Puis la musique a repris ses droits, avec un duo viennois qui a ouvert le bal, composé de Lia Pale (voc) et de Mathias Rüegg (p), le créateur du Vienna Art Orchestra. Les deux artistes, venus spécialement d’Autriche pour cet anniversaire, avaient préparé un petit programme tiré du dernier album de la chanteuse, My Poet’s Love. Après quoi Lenny Popkin (ts) a inauguré la jam-session vespérale, accompagné de Carol Tristano (dm), de Dominique Lemerle (b) et d’un jeune pianiste, Dexter Goldberg. Boney Fields et son complice Breno Brown (ts) ont alors surgi sur scène, imposant de vigoureux solos sur « Night in Tunisia ».

De retour à la jam, Isabella Lundgren s’est trouvée un interlocuteur de choix avec "notre" Adrien Varachaud (ss), tandis que Michel Pastre reprenait ensuite du service en sa compagnie et celle de Lenny Popkin. Michel Pastre a également constitué un trio avec Daniel Chauvet et Philippe Milanta (p) pour un « Just You, Just Me » savoureux. Moment fort de la soirée, la venue de Ricky Ford (ts), entouré de Kirk Lightsey (p), Jack Gregg (b) et Simon Shuffle Boyer (dm). Un all-stars qui n’a pas effrayé la talentueuse Agathe Iracema (voc) qui s’est exprimée sur « On the Sunny Side of the Street » (again). Elle a ensuite formé un joli duo avec Isabella Lundgren sur « Everyday I Have the Blues », en présence de Larry Browne (tp, voc), animateur omniprésent de la soirée. Agathe a même complété la rythmique à la batterie pour accompagner Isabella sur la suite du morceau. Après quoi, Laurent Epstein (p) et Dominique Lemerle ont procuré un soutien élégant à Christelle Pereira (voc). Tandis que l’infatigable Gérard Naulet nous offrait un solo de piano afro-cubain ! La fin de soirée a fait la part belle aux trompettes, avec une évocation tonitruante de New Orleans servie par Larry Browne et Jona Dunstheimer (qui avait également assuré la sonorisation de l'événement avec les attentifs Jérémy et Jonathan).

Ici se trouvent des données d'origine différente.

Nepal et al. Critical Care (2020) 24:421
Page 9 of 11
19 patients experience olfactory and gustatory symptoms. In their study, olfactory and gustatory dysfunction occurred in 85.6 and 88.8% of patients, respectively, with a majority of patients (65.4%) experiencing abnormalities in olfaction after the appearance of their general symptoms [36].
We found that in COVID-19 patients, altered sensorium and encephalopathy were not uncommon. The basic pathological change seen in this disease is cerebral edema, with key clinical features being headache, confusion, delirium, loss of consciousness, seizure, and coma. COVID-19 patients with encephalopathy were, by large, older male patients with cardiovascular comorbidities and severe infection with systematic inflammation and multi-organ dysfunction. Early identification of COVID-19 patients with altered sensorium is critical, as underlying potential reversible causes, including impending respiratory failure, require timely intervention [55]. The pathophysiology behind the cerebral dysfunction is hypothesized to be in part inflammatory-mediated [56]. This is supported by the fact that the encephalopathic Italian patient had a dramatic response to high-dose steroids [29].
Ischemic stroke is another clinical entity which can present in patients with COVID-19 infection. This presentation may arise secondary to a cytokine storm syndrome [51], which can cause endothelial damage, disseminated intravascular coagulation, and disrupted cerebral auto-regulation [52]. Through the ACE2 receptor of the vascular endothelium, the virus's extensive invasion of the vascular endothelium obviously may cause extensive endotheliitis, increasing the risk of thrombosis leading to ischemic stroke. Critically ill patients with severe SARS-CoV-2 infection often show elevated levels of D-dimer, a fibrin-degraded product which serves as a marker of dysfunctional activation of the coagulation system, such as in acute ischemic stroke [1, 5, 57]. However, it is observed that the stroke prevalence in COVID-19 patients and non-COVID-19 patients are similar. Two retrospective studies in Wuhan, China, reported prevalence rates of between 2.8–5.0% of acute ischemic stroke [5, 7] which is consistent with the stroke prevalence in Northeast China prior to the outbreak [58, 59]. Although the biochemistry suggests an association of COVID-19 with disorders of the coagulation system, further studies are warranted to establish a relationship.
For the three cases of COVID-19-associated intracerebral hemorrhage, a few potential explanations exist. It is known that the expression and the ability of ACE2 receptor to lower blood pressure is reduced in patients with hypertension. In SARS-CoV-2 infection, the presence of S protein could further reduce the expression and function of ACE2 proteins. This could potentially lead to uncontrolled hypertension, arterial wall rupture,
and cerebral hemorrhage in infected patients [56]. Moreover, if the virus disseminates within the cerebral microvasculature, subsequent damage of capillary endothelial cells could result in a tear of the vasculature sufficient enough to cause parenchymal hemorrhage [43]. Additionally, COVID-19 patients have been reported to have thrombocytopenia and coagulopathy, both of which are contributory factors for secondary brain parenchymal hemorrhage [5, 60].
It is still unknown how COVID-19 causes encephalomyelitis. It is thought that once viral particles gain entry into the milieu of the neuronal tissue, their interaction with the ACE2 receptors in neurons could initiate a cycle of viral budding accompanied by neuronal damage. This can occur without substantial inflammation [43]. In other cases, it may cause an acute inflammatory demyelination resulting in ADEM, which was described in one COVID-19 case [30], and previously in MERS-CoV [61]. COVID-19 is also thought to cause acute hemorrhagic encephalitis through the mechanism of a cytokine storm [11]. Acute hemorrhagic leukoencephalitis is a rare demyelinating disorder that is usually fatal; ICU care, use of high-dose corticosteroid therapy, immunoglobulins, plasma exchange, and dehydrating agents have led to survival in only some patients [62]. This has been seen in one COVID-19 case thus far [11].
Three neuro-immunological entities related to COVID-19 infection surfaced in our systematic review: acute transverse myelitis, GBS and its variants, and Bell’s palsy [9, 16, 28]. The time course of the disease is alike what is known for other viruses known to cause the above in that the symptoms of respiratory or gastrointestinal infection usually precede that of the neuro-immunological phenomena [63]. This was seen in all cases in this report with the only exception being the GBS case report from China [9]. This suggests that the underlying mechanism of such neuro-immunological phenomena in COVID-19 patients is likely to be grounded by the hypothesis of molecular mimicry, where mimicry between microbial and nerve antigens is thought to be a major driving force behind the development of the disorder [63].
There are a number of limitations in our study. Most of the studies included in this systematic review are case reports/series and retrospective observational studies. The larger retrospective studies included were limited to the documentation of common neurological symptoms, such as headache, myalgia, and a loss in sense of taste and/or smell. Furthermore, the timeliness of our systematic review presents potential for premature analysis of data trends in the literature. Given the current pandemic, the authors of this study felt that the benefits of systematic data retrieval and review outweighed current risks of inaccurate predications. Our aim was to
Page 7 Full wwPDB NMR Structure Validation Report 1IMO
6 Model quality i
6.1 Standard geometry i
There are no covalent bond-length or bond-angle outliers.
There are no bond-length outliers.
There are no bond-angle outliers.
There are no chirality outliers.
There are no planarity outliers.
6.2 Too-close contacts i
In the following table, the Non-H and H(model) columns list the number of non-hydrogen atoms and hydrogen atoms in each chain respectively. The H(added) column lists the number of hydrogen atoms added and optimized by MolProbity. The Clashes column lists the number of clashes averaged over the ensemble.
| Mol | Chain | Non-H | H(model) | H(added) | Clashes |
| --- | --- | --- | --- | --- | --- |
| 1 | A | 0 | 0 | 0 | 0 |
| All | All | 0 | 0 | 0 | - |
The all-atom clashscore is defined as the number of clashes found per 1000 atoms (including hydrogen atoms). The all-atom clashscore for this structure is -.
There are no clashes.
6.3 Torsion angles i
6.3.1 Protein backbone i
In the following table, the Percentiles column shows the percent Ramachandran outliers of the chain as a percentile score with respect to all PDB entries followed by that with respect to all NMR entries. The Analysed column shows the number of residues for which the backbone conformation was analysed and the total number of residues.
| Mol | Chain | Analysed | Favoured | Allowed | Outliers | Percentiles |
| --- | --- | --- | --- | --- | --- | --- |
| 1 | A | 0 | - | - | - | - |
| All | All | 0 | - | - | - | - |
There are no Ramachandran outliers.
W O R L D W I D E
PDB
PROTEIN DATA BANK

Enfin, la grande Joan Minor (voc) clôtura cette belle journée par un magnifique « Summertime » avec un contre-chant très subtil d'Esaie Cid (as) qui a illuminé toute la soirée de ses belles ponctuations lyriques, et de l'inusable Gérard Naulet, capable de s'adapter à tous les contextes.

C’est donc des étoiles plein les yeux et des notes bleues plein le cœur que sont repartis tous les participants de cette belle communion autour d'une revue vénérable, toujours capable de réunir, 80 ans après, toutes les familles et générations de musiciens, d'amateurs de jazz, cette grande musique du partage. Nous développerons ce compte-rendu car beaucoup d'autres ont animé ces moments, de jeunes et moins jeunes musicien(ne)s, et tous méritent d'être cités.